Kenaikan ekspansi bisnis ini dibarengi pula dengan terjaganya kualitas aset secara berkelanjutan melalui penerapan prinsip kehati-hatian.
Rasio Non Performing Financing (NPF) untuk segmen konsumer tercatat berada pada kondisi yang sehat, yaitu di bawah level 1,5 persen.
Direktur Retail Banking BSI Kemas Erwan Husainy menjelaskan bahwa pembiayaan griya akan tetap diposisikan sebagai salah satu fokus utama bisnis perseroan.
Hal ini didasari oleh besarnya potensi pasar serta masih tingginya angka kebutuhan hunian di tingkat nasional.
"Segmen griya merupakan salah satu pendorong utama pertumbuhan pembiayaan konsumer BSI. Kami melihat kebutuhan hunian masyarakat masih sangat besar, khususnya untuk pembelian rumah pertama. Hal ini sejalan dengan membaiknya daya beli masyarakat dan meningkatnya optimisme terhadap kondisi ekonomi nasional,” ujar Erwan dalam siaran pers, Selasa (19/5/2026).
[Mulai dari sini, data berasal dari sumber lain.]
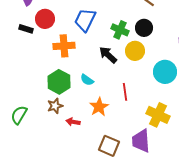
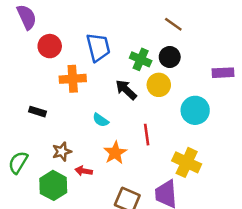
blue trapezoid: (85, 20) -> (98, 47), turned 140
black rectangle: (26, 29) -> (38, 112), moved
green hexagon: (59, 82) -> (53, 185), moved

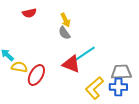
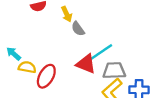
yellow arrow: (65, 20) -> (67, 14), moved
gray trapezoid: (121, 72) -> (114, 71), moved

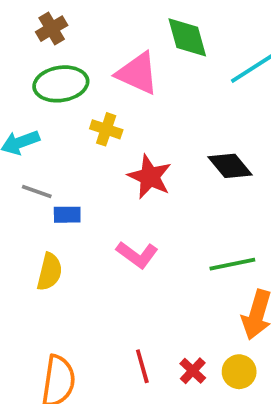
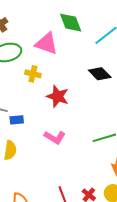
black diamond: (230, 166) -> (100, 74), moved

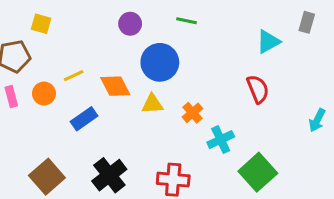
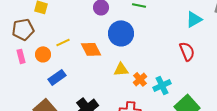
yellow triangle: (152, 104) -> (121, 69), moved
orange cross: (192, 113) -> (140, 79), moved
blue rectangle: (84, 119) -> (57, 77), moved

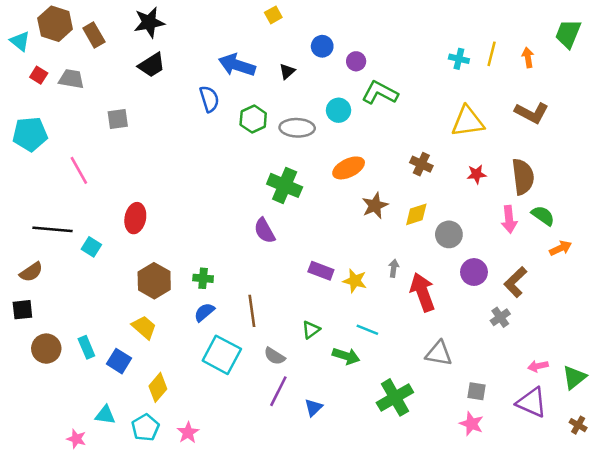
Erwan menambahkan, laju pertumbuhan pada pembiayaan griya ini ditopang oleh penyediaan beragam fasilitas produk yang kompetitif bagi nasabah.
Beberapa fasilitas tersebut meliputi angsuran tetap sampai masa tenor berakhir, bebas biaya taksiran atau free appraisal, harga khusus pada pengembang rekanan, hingga bonus berupa BSI Emas.
BSI juga aktif berpartisipasi dalam menyukseskan program kepemilikan rumah bagi masyarakat berpenghasilan rendah melalui penyaluran Fasilitas Likuiditas Pembiayaan Perumahan (FLPP).
Portofolio FLPP Tembus Rp5,7 Triliun
Nilai portofolio FLPP yang telah disalurkan oleh BSI tercatat sudah melebihi Rp5,7 triliun sampai dengan Maret 2026.
Perseroan melihat tren pengajuan baru untuk pembiayaan griya masih menunjukkan grafik positif, khususnya pada segmen pembelian rumah pertama dengan rentang harga Rp500 juta sampai Rp1 biIiar.
Selain permohonan hunian baru, permintaan pembiayaan juga datang dari keperluan pengambilalihan KPR atau take over, perbaikan tempat tinggal, serta kebutuhan properti lainnya.
BSI kini menempati posisi dalam jajaran enam besar bank penyalur pembiayaan perumahan secara nasional dengan kualitas aset yang aman.
Manajemen BSI optimis ruang pertumbuhan bagi sektor perumahan ini masih terbuka lebar berkat adanya stimulus kebijakan Program 3 Juta Rumah dari pemerintah serta penguatan konsumsi domestik.